Information supplied START

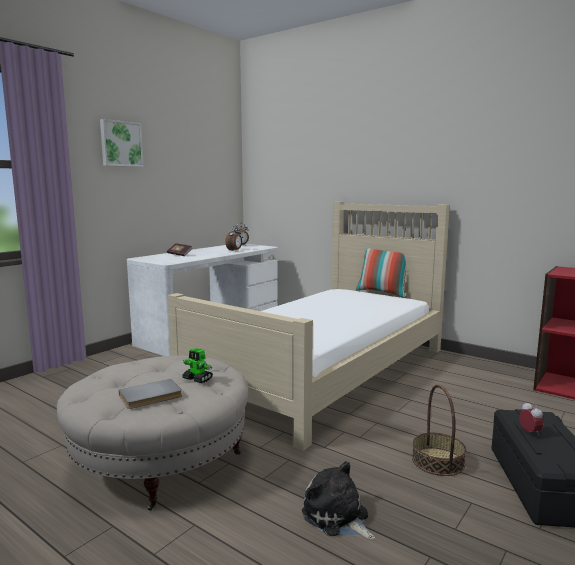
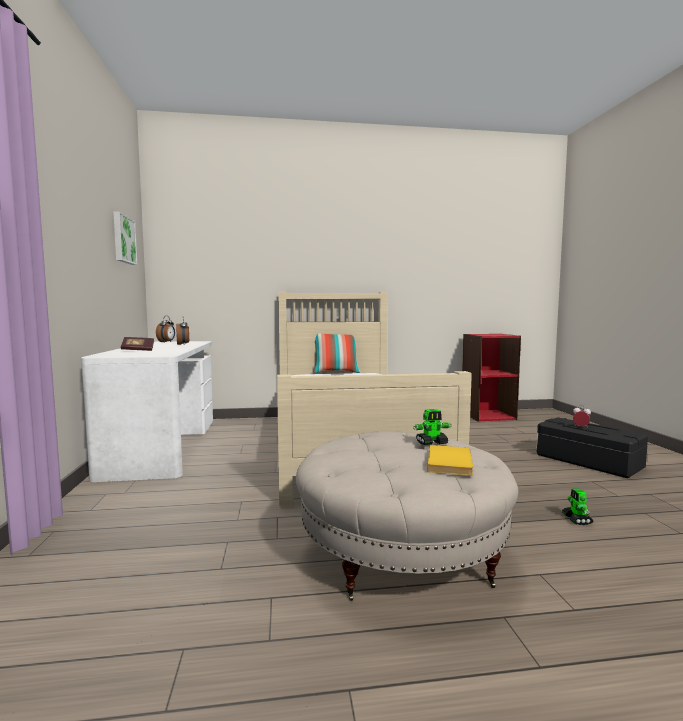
camera: 45 degrees left, 5 degrees down
picture [100,119,143,167] -> picture moved to [113,211,137,265]
grey book [119,379,182,409] -> yellow book [427,445,473,476]
plush toy [302,461,375,540] -> toy robot [562,488,593,525]
basket [412,385,466,476] -> none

Information supplied END

[Your task]:
Each line from the one with "picture [100,119,143,167] ->" through the last line of the records must be written out word for word. Include nothing else.

[Response]:
picture [100,119,143,167] -> picture moved to [113,211,137,265]
grey book [119,379,182,409] -> yellow book [427,445,473,476]
plush toy [302,461,375,540] -> toy robot [562,488,593,525]
basket [412,385,466,476] -> none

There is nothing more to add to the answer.